Re: [PATCH v2] tools/memory-model: Add extra ordering for locks and remove it for ordinary release/acquire

From: Michael Ellerman
Date: Wed Jul 18 2018 - 08:31:26 EST


Linus Torvalds <torvalds@xxxxxxxxxxxxxxxxxxxx> writes:
> On Tue, Jul 17, 2018 at 7:45 AM Michael Ellerman <mpe@xxxxxxxxxxxxxx> wrote:
>>
>>
>> Interesting. I don't see anything as high as 18%, it's more spread out:
>>
>> 7.81% context_switch [kernel.kallsyms] [k] cgroup_rstat_updated
>
> Oh, see that's the difference.
>
> You're running in a non-root cgroup, I think.

I'm not much of a cgroup expert, but yeah I think so:

# cat /proc/self/cgroup
7:cpuset:/
6:cpu,cpuacct:/user.slice
5:memory:/user.slice
...


I guess I need to boot with init=/bin/sh.

> That also means that your scheduler overhead has way more spinlocks,
> and in particular, you have that
>
> raw_spinlock_t *cpu_lock = per_cpu_ptr(&cgroup_rstat_cpu_lock, cpu);
> ..
> raw_spin_lock_irqsave(cpu_lock, flags);
>
> there too.
>
> So you have at least twice the spinlocks that my case had, and yes,
> the costs are way more spread out because your case has all that
> cgroup accounting too.

Yeah OK. And our locks are known to be more expensive generally, so that
and the cgroups seems like it accounts for most of the difference vs
x86.

> That said, I don't understand the powerpc memory ordering. I thought
> the rules were "isync on lock, lwsync on unlock".
>
> That's what the AIX docs imply, at least.
>
> In particular, I find:
>
> "isync is not a memory barrier instruction, but the
> load-compare-conditional branch-isync sequence can provide this
> ordering property"
>
> so why are you doing "sync/lwsync", when it sounds like "isync/lwsync"
> (for lock/unlock) is the right thing and would already give memory
> barrier semantics?

I think everyone else in the thread answered this already, and better
than I could.

Our options are sync/lwsync or lwsync/sync. I've been testing
lwsync/sync, because then we could also remove the conditional sync we
have in unlock (when there were IO accesses inside the lock).

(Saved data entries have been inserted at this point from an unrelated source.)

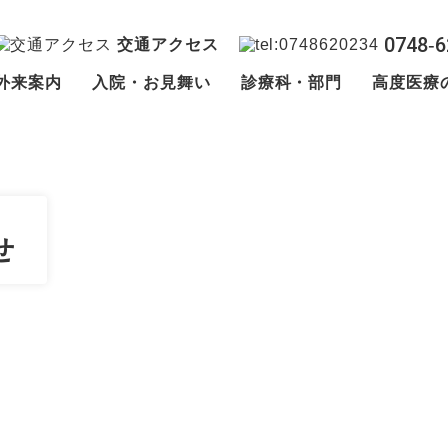
0748‐6
交通アクセス
外来案内
入院・お見舞い
診療科・部門
高度医療
せ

These days you can download the ISA [PDF], with no registration or
anything required, here's a direct link:

https://ibm.ent.box.com/index.php?rm=box_download_shared_file&shared_name=1hzcwkwf8rbju5h9iyf44wm94amnlcrv&file_id=f_253346319281

That has some docs on locking in Book3 appendix B.2 (page 915). It
doesn't really have that much detail, but it does talk a bit about using
lwsync vs isync.

cheers